Is it run-time or compile-time? The former is Java's insanceof/C++
RTTI, the later has not many uses...

It's like Java's "instanceof", i.e. a runtime type test.

In any case, I don't want to go on about this too long - at least not
until the compiler is in better shape to be shown to the world. I still
need to work on closures, reflection, garbage collection, interface
proxies, stack dumps, debug info, and a bunch of other stuff. (There's a
Google code project for it, but I'm not encouraging people to go there
until I have more of the language finished.)
    
I think it's great to write compilers to learn how languages work (I'm
doing my own too).

My points about the language:

First, It's much more like a cross between Python/Perl and Java than
C++. It's not strongly typed and yet it use generic programming. As
long as it's not creating *types* with templates (like C++) but
creating only generic algorithms (like Java), it's ok.
  

It's not meant to "look" like C++ - it's meant to occupy the same ecological niche. I have many years of experience programming in Java, C# and Python, and I'm happy using those languages to write things like web servers and desktop applications. But there are some tasks which I *wouldn't* use those languages for - XBox games, MPEG decoders, AudioUnits, signal processing, and so on. For those kinds of tasks, I would normally use C++ - but over the years I have collected hundreds of gripes with C++, which I'd like to fix.

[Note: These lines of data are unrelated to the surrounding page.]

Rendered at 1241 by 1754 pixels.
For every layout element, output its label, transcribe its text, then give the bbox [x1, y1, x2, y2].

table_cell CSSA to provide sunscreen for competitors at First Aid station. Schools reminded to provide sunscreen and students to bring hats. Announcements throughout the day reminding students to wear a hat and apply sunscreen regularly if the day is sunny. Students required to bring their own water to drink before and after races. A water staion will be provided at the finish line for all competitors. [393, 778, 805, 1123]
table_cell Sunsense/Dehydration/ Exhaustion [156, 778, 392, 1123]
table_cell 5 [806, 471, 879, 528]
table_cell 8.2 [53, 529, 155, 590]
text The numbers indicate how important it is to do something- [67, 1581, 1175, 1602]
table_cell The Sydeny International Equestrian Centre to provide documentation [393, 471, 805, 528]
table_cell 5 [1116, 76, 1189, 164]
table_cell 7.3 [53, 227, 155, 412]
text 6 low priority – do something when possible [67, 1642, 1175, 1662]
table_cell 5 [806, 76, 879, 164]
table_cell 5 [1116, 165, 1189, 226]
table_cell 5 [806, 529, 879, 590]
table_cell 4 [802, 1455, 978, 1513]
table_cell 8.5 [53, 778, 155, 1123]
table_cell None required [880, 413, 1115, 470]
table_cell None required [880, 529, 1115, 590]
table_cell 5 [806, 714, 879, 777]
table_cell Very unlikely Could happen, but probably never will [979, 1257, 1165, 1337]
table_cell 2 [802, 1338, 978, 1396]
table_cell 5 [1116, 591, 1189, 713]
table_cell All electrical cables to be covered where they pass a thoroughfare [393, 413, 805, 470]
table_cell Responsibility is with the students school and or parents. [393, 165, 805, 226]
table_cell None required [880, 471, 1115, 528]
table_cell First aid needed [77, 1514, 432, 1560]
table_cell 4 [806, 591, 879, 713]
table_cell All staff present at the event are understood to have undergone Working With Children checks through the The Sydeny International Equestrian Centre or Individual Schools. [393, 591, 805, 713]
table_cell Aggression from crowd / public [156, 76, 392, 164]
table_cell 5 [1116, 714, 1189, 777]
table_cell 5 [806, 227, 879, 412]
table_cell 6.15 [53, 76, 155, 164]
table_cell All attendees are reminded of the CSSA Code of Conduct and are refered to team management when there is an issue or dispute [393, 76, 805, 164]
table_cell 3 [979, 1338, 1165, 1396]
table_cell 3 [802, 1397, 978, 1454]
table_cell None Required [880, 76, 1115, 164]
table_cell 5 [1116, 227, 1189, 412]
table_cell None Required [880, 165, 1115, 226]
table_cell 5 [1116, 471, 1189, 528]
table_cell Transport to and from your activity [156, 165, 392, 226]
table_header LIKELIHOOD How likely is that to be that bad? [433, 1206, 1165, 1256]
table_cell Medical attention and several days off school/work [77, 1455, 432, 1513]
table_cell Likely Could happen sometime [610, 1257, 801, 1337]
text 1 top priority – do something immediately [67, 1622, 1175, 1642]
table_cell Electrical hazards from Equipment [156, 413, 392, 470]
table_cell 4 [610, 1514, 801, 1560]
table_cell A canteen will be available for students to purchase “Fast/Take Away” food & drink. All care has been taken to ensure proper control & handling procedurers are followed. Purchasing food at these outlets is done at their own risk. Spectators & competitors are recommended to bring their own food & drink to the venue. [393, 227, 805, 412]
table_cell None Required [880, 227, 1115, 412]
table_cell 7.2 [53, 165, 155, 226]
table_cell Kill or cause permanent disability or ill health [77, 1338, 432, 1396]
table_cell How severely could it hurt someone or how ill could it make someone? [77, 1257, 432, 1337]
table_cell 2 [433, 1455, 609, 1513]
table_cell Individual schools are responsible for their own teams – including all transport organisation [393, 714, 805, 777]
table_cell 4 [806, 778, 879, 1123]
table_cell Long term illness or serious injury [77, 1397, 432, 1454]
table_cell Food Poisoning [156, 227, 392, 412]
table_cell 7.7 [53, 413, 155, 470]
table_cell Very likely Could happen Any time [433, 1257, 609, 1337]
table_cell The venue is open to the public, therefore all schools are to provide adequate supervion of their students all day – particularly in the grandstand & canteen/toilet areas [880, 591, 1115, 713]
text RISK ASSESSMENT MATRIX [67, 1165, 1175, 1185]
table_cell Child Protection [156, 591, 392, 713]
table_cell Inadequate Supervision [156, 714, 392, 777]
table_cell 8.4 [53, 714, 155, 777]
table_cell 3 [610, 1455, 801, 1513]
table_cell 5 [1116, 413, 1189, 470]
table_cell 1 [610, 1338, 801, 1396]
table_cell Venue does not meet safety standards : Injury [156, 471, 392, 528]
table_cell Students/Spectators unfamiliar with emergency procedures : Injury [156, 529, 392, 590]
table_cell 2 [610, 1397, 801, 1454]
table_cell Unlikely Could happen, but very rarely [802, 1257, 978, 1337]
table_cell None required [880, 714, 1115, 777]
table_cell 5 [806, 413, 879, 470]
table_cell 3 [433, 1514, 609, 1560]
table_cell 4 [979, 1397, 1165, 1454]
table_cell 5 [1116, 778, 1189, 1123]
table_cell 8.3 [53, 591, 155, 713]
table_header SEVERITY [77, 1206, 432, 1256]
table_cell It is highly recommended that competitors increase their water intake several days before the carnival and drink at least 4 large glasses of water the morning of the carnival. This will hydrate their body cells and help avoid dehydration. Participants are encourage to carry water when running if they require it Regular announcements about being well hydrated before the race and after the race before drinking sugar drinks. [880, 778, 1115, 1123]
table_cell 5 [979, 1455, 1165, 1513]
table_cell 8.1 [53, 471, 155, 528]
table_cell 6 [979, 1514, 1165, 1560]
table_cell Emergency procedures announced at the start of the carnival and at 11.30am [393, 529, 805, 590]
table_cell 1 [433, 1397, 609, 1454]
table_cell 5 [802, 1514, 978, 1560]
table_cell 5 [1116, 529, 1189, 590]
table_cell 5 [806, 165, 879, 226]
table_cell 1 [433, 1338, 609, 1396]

It has too much syntactic sugar and names changed for no apparent
reason, it drives the user away from using your language. A good deal
of Java's success is because they used a syntax very similar to C++.

My (very personal) point of view is that, if you're not bringing
anything new, help the others that are instead of re-inventing the
wheel. But again, if your point is (as mine) to learn, well done! It's
much better than my own language! :wink:

I've only shown a small part of what I have. This forum is not the place for language advocacy, I don't want to start a discussion on the merits of my language or any other. I'm absolutely convinced that I have something to contribute, and I'm going to forge ahead despite the naysayers :slight_smile:

Mainly, I just wanted to share with the LLVM community how I am using LLVM, and I don't want the topic to stray too far from that.